Luz relies on an extensive drawing process to depict the underpinnings and mechanical disruptions of image and text, propelling the viewer into a veritable archaeology of memory. Just as historical and personal memories are intrinsically fragile; her images are haunted by their own disappearance. Her goal, to capture and preserve what remains, however faint the traces.

Ludovic Bernhardt

Ludovic Bernhardt is a visual artist and writer. He was born in France and is of Irish descent; he is currently living and working in Paris, after having worked in Istanbul and Lisbon. Just after being graduated from Le Fresnoy Contemporary Art Studio, he spent several months in India in Indo-Tibetan Himalaya where he discovered Hinduism and Tibetan art and religion; then he started to create a work which focuses on geo-cultural identities, cartographies, and political signs. Since this period he has produced various installations, objects, paintings, texts and graphics meditative diagrams, anxiolytics yantras, pills design, military codes, and disturbed borders to explore some psycho-geo-political problematics.

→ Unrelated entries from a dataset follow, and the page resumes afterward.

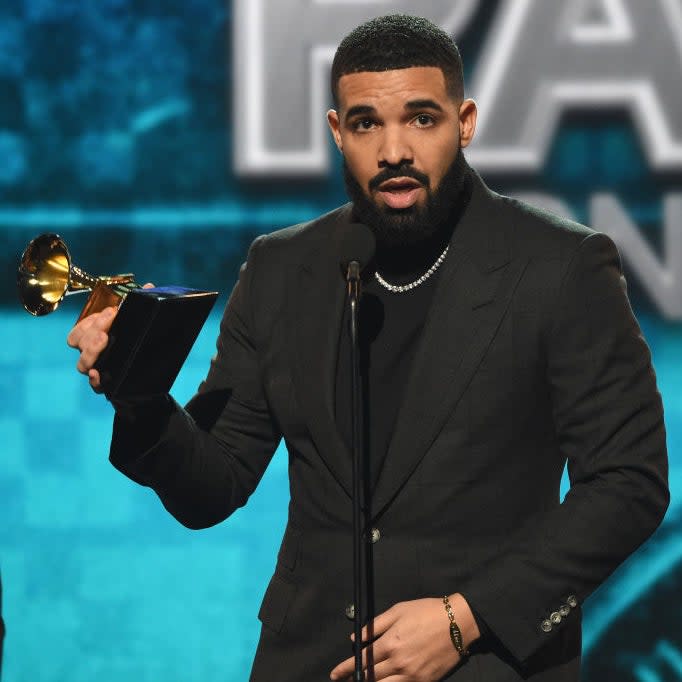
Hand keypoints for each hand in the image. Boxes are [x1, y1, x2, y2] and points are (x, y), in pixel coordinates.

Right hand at [66, 283, 154, 391]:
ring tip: (104, 339)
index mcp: (96, 337)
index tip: (111, 312)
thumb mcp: (142, 321)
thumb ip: (143, 303)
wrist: (155, 371)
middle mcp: (94, 353)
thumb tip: (150, 287)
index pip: (79, 331)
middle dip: (93, 329)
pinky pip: (95, 386)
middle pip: (79, 342)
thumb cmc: (142, 342)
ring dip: (91, 350)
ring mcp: (100, 368)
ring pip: (82, 363)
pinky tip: (98, 373)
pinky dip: (94, 380)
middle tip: (109, 321)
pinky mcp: (108, 384)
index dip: (90, 322)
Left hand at [330, 594, 478, 680]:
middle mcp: (399, 663)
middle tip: (343, 681)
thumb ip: (374, 625)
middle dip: (354, 679)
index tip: (335, 674)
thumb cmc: (427, 612)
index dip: (345, 668)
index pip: (362, 660)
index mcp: (391, 643)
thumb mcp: (398, 611)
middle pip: (370, 677)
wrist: (458, 623)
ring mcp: (412, 676)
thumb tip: (356, 637)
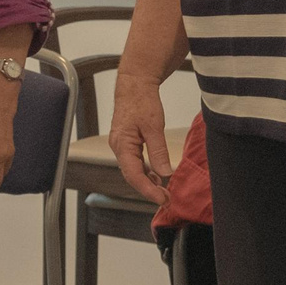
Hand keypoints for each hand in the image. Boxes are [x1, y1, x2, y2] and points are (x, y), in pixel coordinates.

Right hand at [106, 74, 176, 203]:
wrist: (135, 85)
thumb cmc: (142, 101)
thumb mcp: (154, 126)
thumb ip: (158, 151)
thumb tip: (164, 173)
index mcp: (122, 144)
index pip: (133, 175)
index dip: (147, 190)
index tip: (162, 199)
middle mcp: (118, 147)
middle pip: (131, 175)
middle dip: (148, 190)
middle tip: (166, 199)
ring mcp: (122, 145)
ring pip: (133, 170)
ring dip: (147, 182)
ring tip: (163, 192)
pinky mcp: (127, 142)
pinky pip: (134, 162)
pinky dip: (145, 172)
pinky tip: (156, 177)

He is an artist represented by SANATORIUM in Istanbul. He has often collaborated with the art initiative space Plateforme in Paris and has participated in several exhibitions and Art Fairs in France, Turkey, Austria, Poland, India, Switzerland, Portugal, China and Greece. He was the curator of the exhibition "Hyphologie" showing French and Turkish contemporary artists in Istanbul.

Chim-Pom

Chim-Pom was formed in Tokyo in 2005 by the six artists Ryuta Ushiro, Yasutaka Hayashi, Ellie, Masataka Okada, Motomu Inaoka, and Toshinori Mizuno. They have held solo exhibitions at MoMA P.S.1, Art in General, Parco Museum, Tokyo, Saatchi Gallery, London, and Dallas Contemporary. They also have been invited to participate in many international biennials, including Sao Paulo Biennial and Shanghai Biennale, Lyon Biennale, and Asian Art Biennial. Their work is in numerous collections including the Hammer Museum, Los Angeles, Mori Art Museum, Tokyo, M+, Hong Kong, and The National Museum of Modern Art, Tokyo. In 2015, they opened their artist-run space "Garter" in Tokyo to curate and showcase work by many of their contemporaries. Since then, they recently have been working on various projects related to the theme of "borders" and presented "The Other Side," a project on the U.S.-Mexico border, in 2017.

Berkay Tuncay

Berkay Tuncay, born in Istanbul in 1983, studied at the Archaeological Restoration and Conservation Department of Istanbul University, followed by the Computer Aided Art and Design post graduate program at Mimar Sinan Fine Arts University. His practice is based on investigating multilayered effects of the Internet on global society by copying, combining, and transforming the cultural codes that are being distributed online. He evaluates, designs and realizes variety of objects in his works out of collected materials from the web. He participated in several artist residency programs such as Gastatelier NRW, Düsseldorf (2018), Cite des Arts, Paris (2014) and Art Center, Istanbul (2011-2013). Berkay Tuncay lives and works in Istanbul.